__What is being asked__.
Retype each line below without a single alteration.

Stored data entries
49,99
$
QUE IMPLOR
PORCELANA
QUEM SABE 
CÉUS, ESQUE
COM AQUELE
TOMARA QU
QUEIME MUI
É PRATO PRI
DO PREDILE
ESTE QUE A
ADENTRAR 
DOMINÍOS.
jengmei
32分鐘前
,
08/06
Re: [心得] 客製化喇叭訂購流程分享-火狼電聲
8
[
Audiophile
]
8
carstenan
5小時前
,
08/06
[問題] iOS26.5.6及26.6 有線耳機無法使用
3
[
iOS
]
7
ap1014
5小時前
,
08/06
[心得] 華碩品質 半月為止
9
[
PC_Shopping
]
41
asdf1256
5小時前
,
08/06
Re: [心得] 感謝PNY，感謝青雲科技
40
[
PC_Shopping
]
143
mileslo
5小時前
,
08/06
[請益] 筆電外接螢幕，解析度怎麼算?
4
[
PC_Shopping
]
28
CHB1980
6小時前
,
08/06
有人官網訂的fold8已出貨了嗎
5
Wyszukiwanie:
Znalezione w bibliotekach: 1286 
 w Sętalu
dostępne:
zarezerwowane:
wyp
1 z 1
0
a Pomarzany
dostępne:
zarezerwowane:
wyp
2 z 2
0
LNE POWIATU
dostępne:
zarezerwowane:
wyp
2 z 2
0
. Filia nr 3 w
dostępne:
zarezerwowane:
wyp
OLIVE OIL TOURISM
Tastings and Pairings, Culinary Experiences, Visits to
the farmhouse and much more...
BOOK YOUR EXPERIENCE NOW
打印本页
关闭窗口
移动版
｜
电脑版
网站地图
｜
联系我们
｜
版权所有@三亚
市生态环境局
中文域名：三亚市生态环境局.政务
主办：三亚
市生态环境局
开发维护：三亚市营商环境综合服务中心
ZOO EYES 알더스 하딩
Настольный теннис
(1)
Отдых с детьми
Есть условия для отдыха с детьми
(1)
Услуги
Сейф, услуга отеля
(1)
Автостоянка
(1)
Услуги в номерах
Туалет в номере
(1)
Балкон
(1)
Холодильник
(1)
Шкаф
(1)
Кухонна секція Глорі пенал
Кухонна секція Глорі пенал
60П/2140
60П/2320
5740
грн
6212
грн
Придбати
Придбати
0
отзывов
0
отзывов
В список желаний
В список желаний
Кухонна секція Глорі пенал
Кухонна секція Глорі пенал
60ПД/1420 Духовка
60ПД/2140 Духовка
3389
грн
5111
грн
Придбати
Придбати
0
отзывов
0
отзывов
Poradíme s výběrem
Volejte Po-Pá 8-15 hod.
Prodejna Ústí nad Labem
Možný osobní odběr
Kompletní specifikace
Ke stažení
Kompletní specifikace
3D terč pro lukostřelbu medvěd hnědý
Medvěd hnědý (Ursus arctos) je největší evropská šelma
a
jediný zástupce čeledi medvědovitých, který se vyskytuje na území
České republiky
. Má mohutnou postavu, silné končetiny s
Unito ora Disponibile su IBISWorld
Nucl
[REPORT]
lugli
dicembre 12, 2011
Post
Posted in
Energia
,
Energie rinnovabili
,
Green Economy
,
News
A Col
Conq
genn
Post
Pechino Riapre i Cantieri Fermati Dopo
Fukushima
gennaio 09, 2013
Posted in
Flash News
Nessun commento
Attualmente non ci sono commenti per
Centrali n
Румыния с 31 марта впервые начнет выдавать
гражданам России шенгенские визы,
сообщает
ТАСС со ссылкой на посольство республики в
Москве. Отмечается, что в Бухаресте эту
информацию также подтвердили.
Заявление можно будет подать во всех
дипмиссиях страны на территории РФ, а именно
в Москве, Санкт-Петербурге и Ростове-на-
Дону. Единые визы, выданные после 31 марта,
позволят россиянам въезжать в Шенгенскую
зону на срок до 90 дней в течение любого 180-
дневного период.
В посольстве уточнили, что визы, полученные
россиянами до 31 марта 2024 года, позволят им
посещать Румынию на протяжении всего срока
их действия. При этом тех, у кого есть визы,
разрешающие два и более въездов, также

__Your response__.
49,99
$
QUE IMPLOR
PORCELANA
QUEM SABE 
CÉUS, ESQUE
COM AQUELE
TOMARA QU
QUEIME MUI
É PRATO PRI
DO PREDILE
ESTE QUE A
ADENTRAR 
DOMINÍOS.
jengmei
32分鐘前
,
08/06
Re: [心得] 客製化喇叭訂購流程分享-火狼電聲
8
[
Audiophile
]
8
carstenan
5小時前
,
08/06
[問題] iOS26.5.6及26.6 有線耳機無法使用
3
[
iOS
]
7
ap1014
5小時前
,
08/06
[心得] 華碩品質 半月為止
9
[
PC_Shopping
]
41
asdf1256
5小時前
,
08/06
Re: [心得] 感謝PNY，感謝青雲科技
40
[
PC_Shopping
]
143
mileslo
5小時前
,
08/06
[請益] 筆電外接螢幕，解析度怎麼算?
4
[
PC_Shopping
]
28
CHB1980
6小時前
,
08/06
有人官網訂的fold8已出貨了嗎
5
Wyszukiwanie:
Znalezione w bibliotekach: 1286 
 w Sętalu
dostępne:
zarezerwowane:
wyp
1 z 1
0
a Pomarzany
dostępne:
zarezerwowane:
wyp
2 z 2
0
LNE POWIATU
dostępne:
zarezerwowane:
wyp
2 z 2
0
. Filia nr 3 w
dostępne:
zarezerwowane:
wyp
OLIVE OIL TOURISM
Tastings and Pairings, Culinary Experiences, Visits to
the farmhouse and much more...
BOOK YOUR EXPERIENCE NOW
打印本页
关闭窗口
移动版
｜
电脑版
网站地图
｜
联系我们
｜
版权所有@三亚
市生态环境局
中文域名：三亚市生态环境局.政务
主办：三亚
市生态环境局
开发维护：三亚市营商环境综合服务中心
ZOO EYES 알더스 하딩
Настольный теннис
(1)
Отдых с детьми
Есть условия для отдыха с детьми
(1)
Услуги
Сейф, услуга отеля
(1)
Автостоянка
(1)
Услуги в номерах
Туалет в номере
(1)
Балкон
(1)
Холодильник
(1)
Шкаф
(1)
Кухонна секція Глорі пенал
Кухонна секція Глорі пенал
60П/2140
60П/2320
5740
грн
6212
грн
Придбати
Придбати
0
отзывов
0
отзывов
В список желаний
В список желаний
Кухонна секція Глорі пенал
Кухонна секція Глорі пенал
60ПД/1420 Духовка
60ПД/2140 Духовка
3389
грн
5111
грн
Придбати
Придбати
0
отзывов
0
отзывов
Poradíme s výběrem
Volejte Po-Pá 8-15 hod.
Prodejna Ústí nad Labem
Možný osobní odběr
Kompletní specifikace
Ke stažení
Kompletní specifikace
3D terč pro lukostřelbu medvěd hnědý
Medvěd hnědý (Ursus arctos) je největší evropská šelma
a
jediný zástupce čeledi medvědovitých, který se vyskytuje na území
České republiky
. Má mohutnou postavu, silné končetiny s
Unito ora Disponibile su IBISWorld
Nucl
[REPORT]
lugli
dicembre 12, 2011
Post
Posted in
Energia
,
Energie rinnovabili
,
Green Economy
,
News
A Col
Conq
genn
Post
Pechino Riapre i Cantieri Fermati Dopo
Fukushima
gennaio 09, 2013
Posted in
Flash News
Nessun commento
Attualmente non ci sono commenti per
Centrali n
Румыния с 31 марта впервые начнет выдавать
гражданам России шенгенские визы,
сообщает
ТАСС со ссылкой на посольство республики в
Москве. Отмечается, что в Бухаресте эту
информацию также подтвердили.
Заявление можно будет подать во всех
дипмиссиях страны на территории РФ, а именно
в Москве, Санкт-Петербурге и Ростове-на-
Дону. Единые визы, выданные после 31 марта,
позволят россиянам въезжать в Шенгенскую
зону на срок до 90 дней в течение любого 180-
дневного период.
В посольстве уточнили, что визы, полученные
россиянами до 31 марта 2024 года, позволят им
посещать Румынию на протяжении всего срока
их действия. При этом тех, у кого есть визы,
разрешающие два и более въездов, также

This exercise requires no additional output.